Circulating Tumor Cells as a Tool of Minimal Residual Disease Can Predict Lung Cancer Recurrence: A longitudinal, Prospective Trial

Diagnostics (Basel). 2020 Mar 6;10(3):144. doi: 10.3390/diagnostics10030144.


Background: The role of circulating tumor cells (CTCs) for predicting the recurrence of cancer in lung cancer patients after surgery remains unclear.

Methods: A negatively selected protocol of CTC identification was applied. For all the enrolled patients, CTC testing was performed before and after surgery on the operation day (day 0), postoperative day 1, and day 3. The daily decline and trend of CTCs were analyzed to correlate with cancer relapse. The mixed model repeated measures (MMRM) adjusted by cancer characteristics was applied for statistical significance.

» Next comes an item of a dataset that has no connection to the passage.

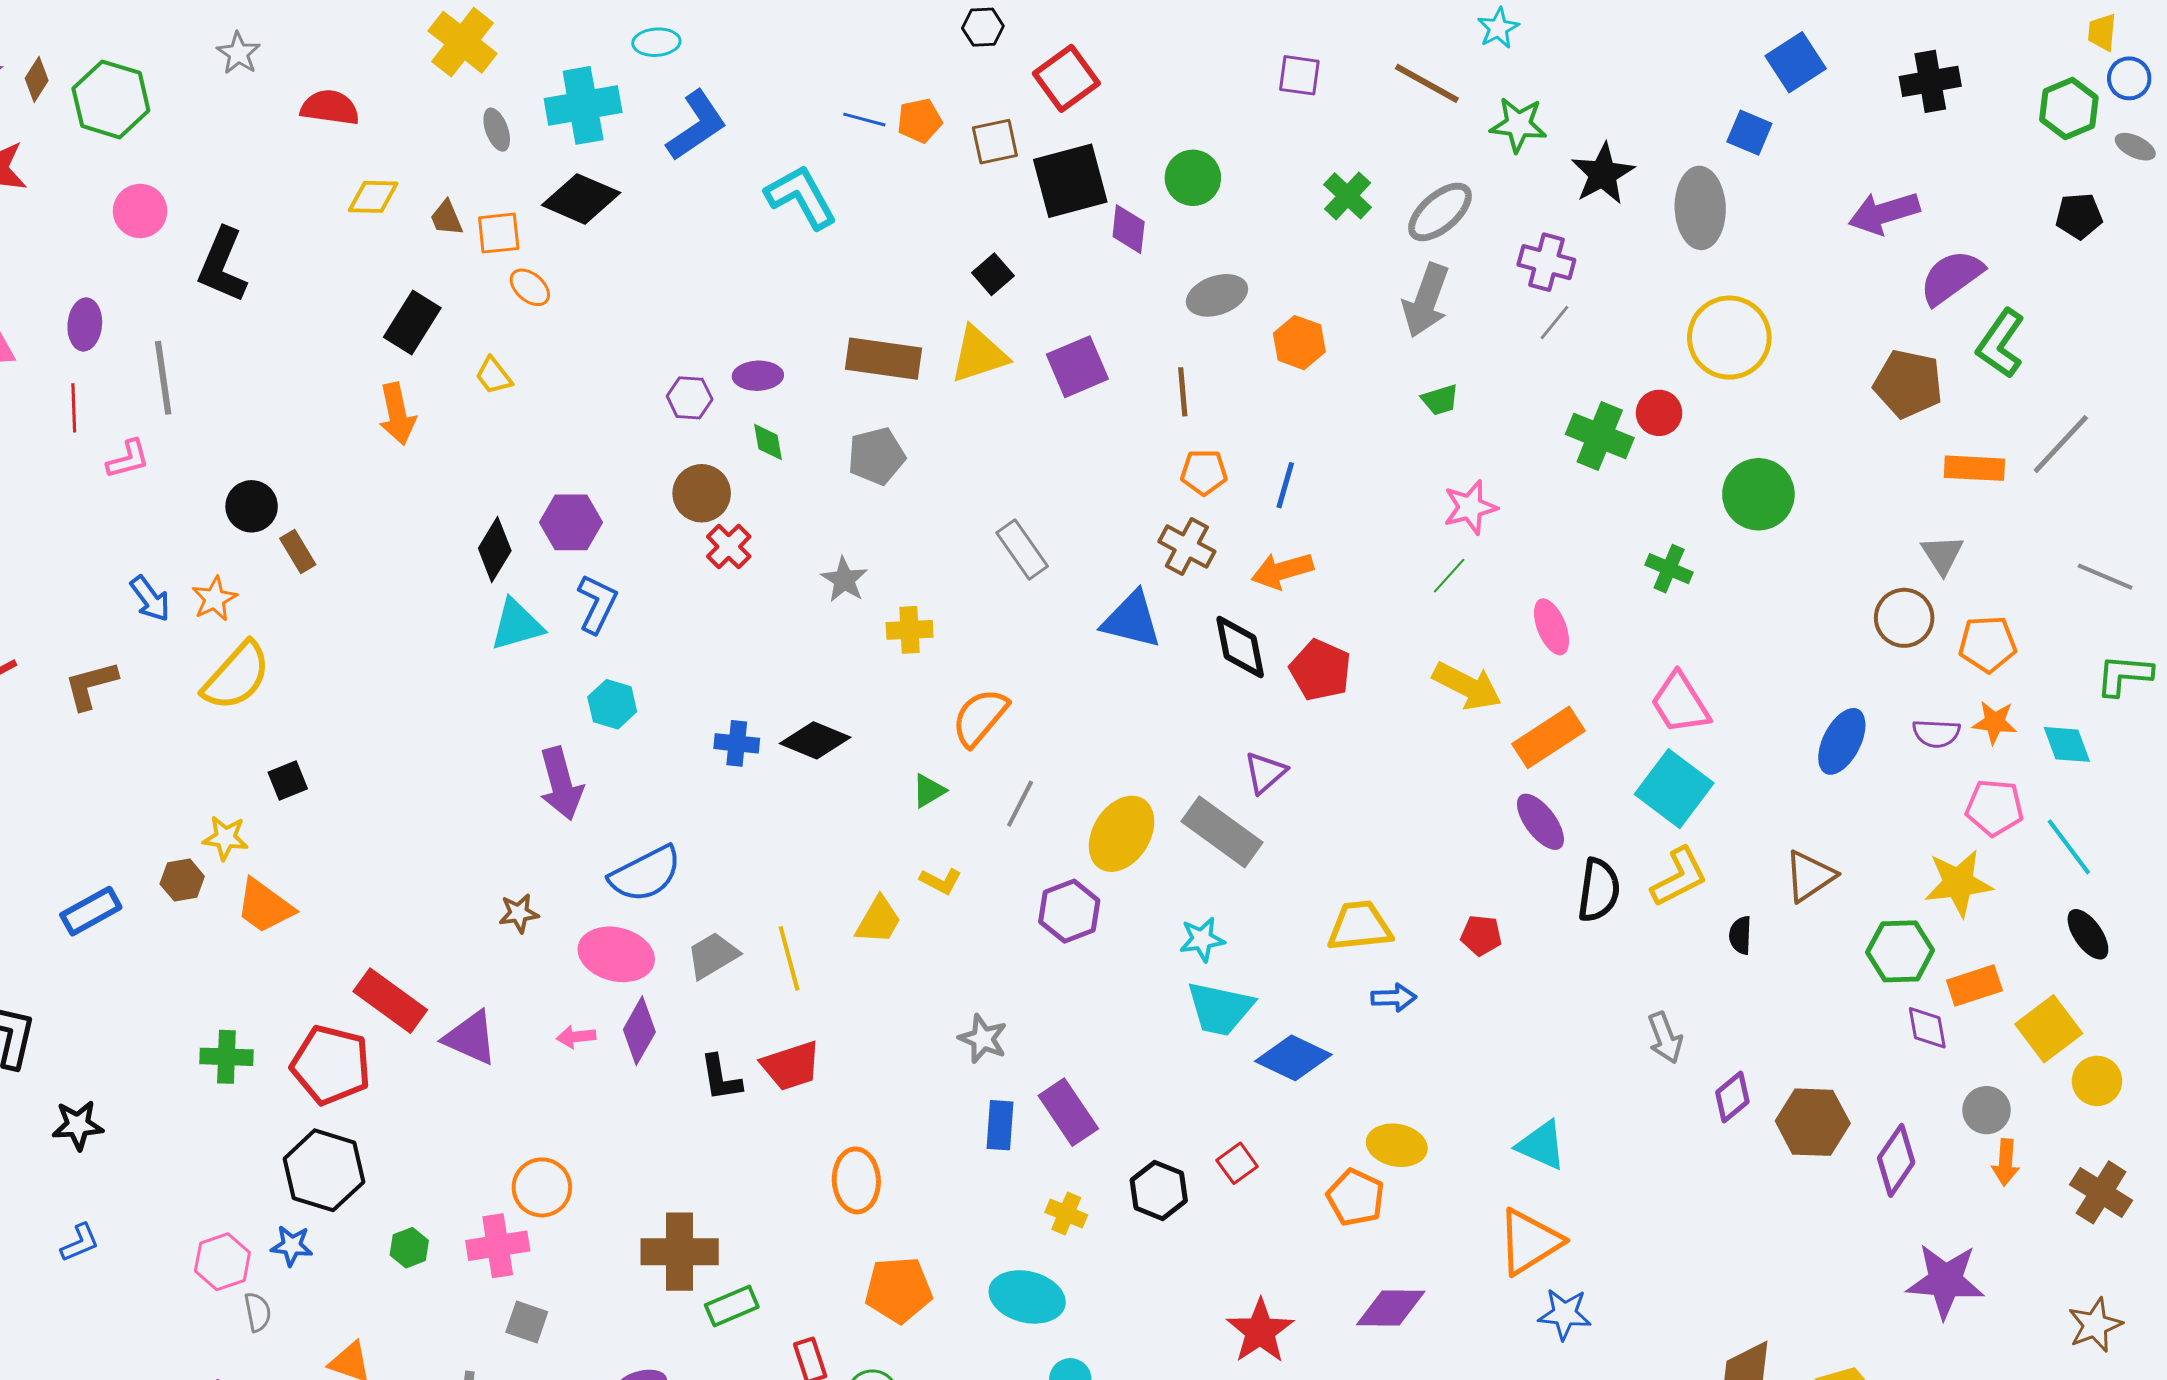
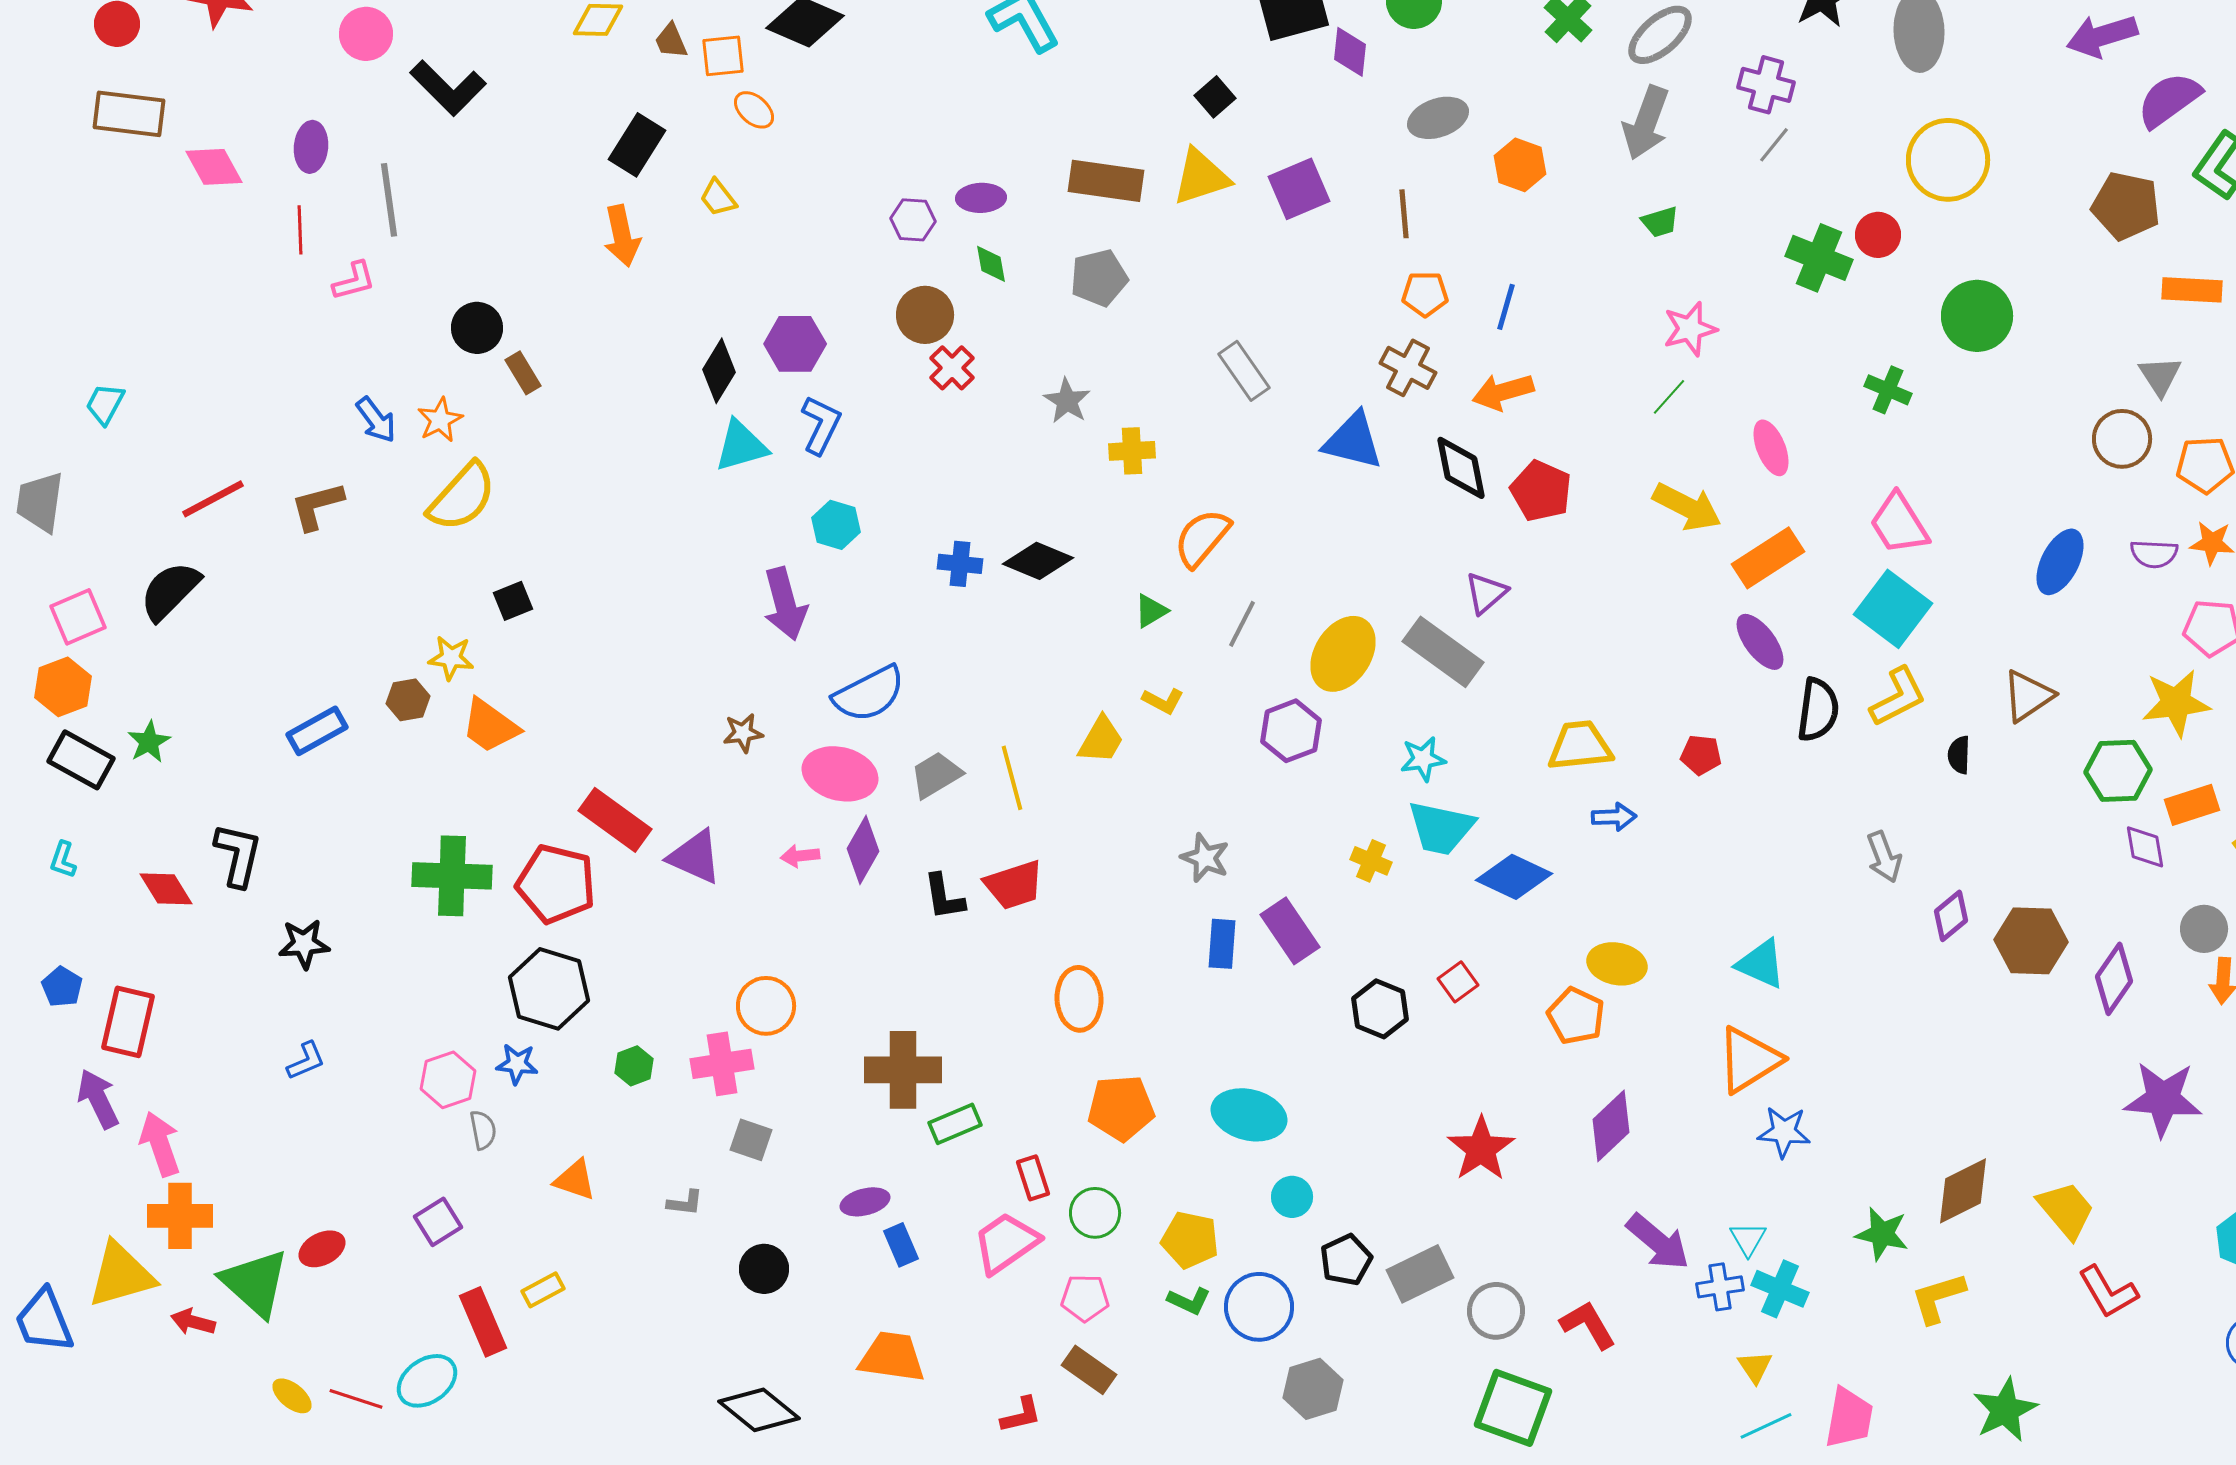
black L-shape: (222, 265) -> (448, 88), turned -68
green cross: (226, 1057) -> (452, 876), size x1.5
yellow cross: (1066, 1214) -> (1371, 861), moved
purple diamond: (1391, 1308) -> (1611, 1126), turned -44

Results: Fifty patients with lung mass undergoing surgery were enrolled. Among 41 primary lung cancers, 26 (63.4%) were pathological stage Tis and I. A total of 200 CTC tests were performed. MMRM analysis indicated that surgery could contribute to a CTC decline after surgery in all patients with statistical significance (p = 0.0005). The daily decrease of CTCs was statistically different between patients with and without recurrence (p = 0.0068). An early rebound of CTC counts on postoperative days 1 and 3 was associated with recurrence months later.

Conclusion: CTC testing can potentially serve as a tool for minimal residual disease detection in early-staged lung cancer after curative surgery.

Keywords: circulating tumor cells; early detection; early-stage; minimal residual disease’ mixed model repeated measures; non-small cell lung cancer.